Fe2O3-powder activated carbon/CaO2 as an efficient hybrid process to remove a reactive dye from textile wastewater
Published in Chemical Engineering Communications, 2023
Behzat Balci, M. H. Ahmed Al Dafiry, F. Elcin Erkurt, Mesut Basibuyuk, Zeynep Zaimoglu, Fuat Budak, H. Kivanc Yesiltas
Maghemite (γ-Fe2O3) is an iron oxide that may be used as a coating material on the adsorbent surface, and it also provides magnetic properties to the adsorbent. Furthermore, maghemite is widely used in the adsorption process to remove persistent compounds from industrial wastewater. It is cost-effective, easy to produce, and has high magnetic saturation (Barad et al. 2022; Liu et al. 2022; Vinayagam et al. 2022). Magnetic adsorbents can be separated from industrial wastewater by applying a magnetic field, such as magnetic drums (Liao et al. 2022; Prochazkova et al. 2022). Magnetically modified PAC possesses a high surface area adsorbent for the removal of textile dyes. Also, magnetic PAC can be effectively separated from the wastewater. The advanced oxidation process (AOP) is much more effective than other methods because it converts dyes into harmless compounds such as CO2 and H2O (Cechinel et al. 2022; Guo et al. 2022; Panwar et al. 2022). Fenton and Fenton-like processes are commonly used methods for removing dyes from textile effluents. However, the requirement of the acidic pH values and iron sludge formation after the neutralization limit the use of the Fenton and Fenton-Like processes. Recently, the UV-assisted photocatalytic process has become well-known for degrading organic pollutants. However, the main disadvantage of the UV-assisted AOP is the rise in operation costs (Louhichi et al. 2022; Zhu et al. 2022).
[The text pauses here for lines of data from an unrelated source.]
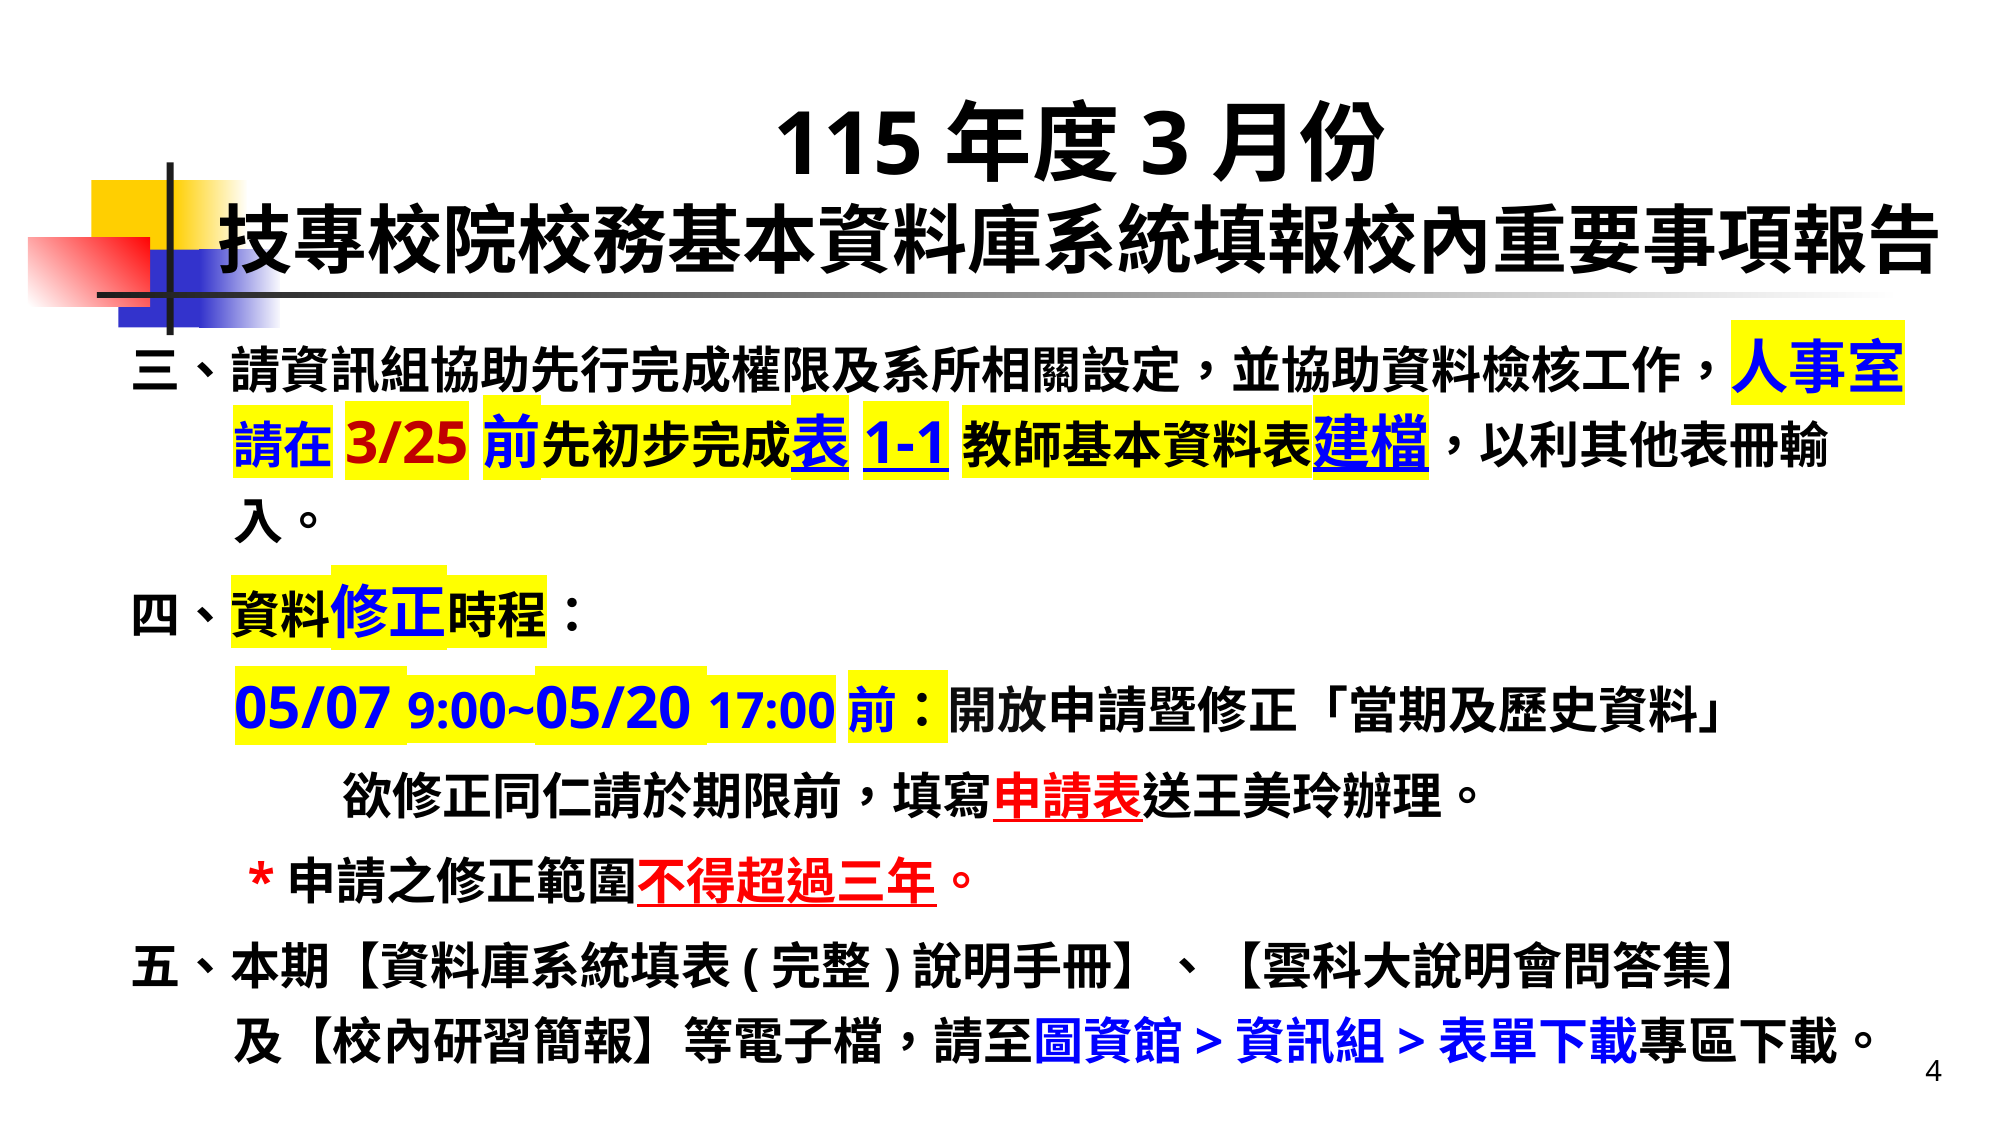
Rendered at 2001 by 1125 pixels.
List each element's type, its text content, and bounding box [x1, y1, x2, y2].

text_box 115年度3月份 技專校院校務基本資料庫系統填報校內重要事項報告 [175, 77, 1986, 290]
slide_number <編號> [1540, 1024, 1958, 1100]
list 三、請資訊組協助先行完成權限及系所相關設定，並協助資料檢核工作，人事室請在3/25前先初步完成表1-1教師基本資料表建檔，以利其他表冊輸入。 四、資料修正時程： 05/07 9:00~05/20 17:00前：開放申請暨修正「當期及歷史資料」 欲修正同仁請於期限前，填寫申請表送王美玲辦理。 *申請之修正範圍不得超過三年。 五、本期【資料庫系統填表(完整)說明手冊】、【雲科大說明會問答集】 及【校內研習簡報】等電子檔，請至圖資館>資訊組>表單下載專區下載。 [115, 317, 1924, 1061]
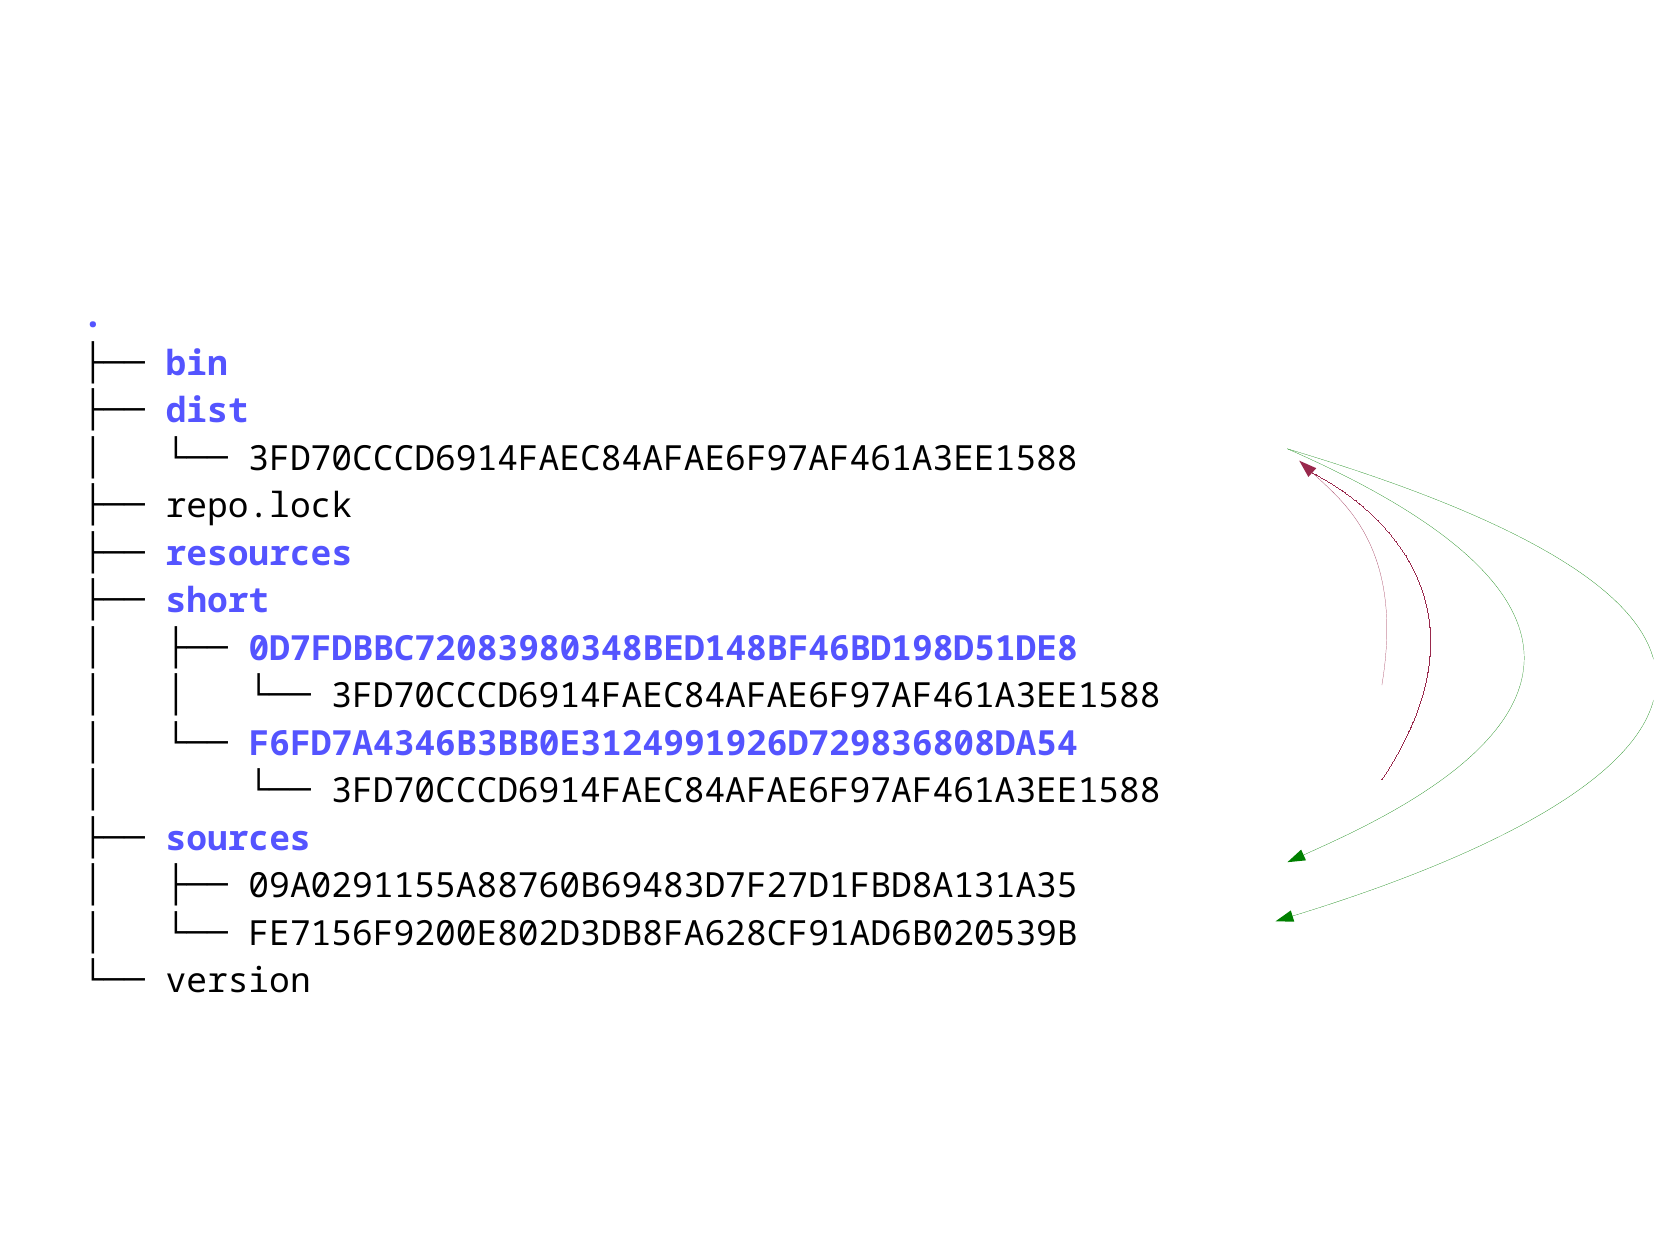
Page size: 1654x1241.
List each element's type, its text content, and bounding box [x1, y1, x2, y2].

list . ├── bin ├── dist │ └── 3FD70CCCD6914FAEC84AFAE6F97AF461A3EE1588 ├── repo.lock ├── resources ├── short │ ├── 0D7FDBBC72083980348BED148BF46BD198D51DE8 │ │ └── 3FD70CCCD6914FAEC84AFAE6F97AF461A3EE1588 │ └── F6FD7A4346B3BB0E3124991926D729836808DA54 │ └── 3FD70CCCD6914FAEC84AFAE6F97AF461A3EE1588 ├── sources │ ├── 09A0291155A88760B69483D7F27D1FBD8A131A35 │ └── FE7156F9200E802D3DB8FA628CF91AD6B020539B └── version [82, 290, 1571, 1010]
Calcium peroxide (CaO2) is known as solid hydrogen peroxide (H2O2). CaO2 is preferred more than H2O2 due to its chemical stability. CaO2 releases H2O2 and strong oxidizing radicals such as hydroxyl radical (•OH) in aqueous media (Equations (1)–(5)). The •OH radical can oxidize dye molecules effectively due to its high reactivity. CaO2 is an eco-friendly and strong oxidant (E° = 2.01 V) and does not cause metal sludge formation as in Fenton processes (Hou et al. 2022).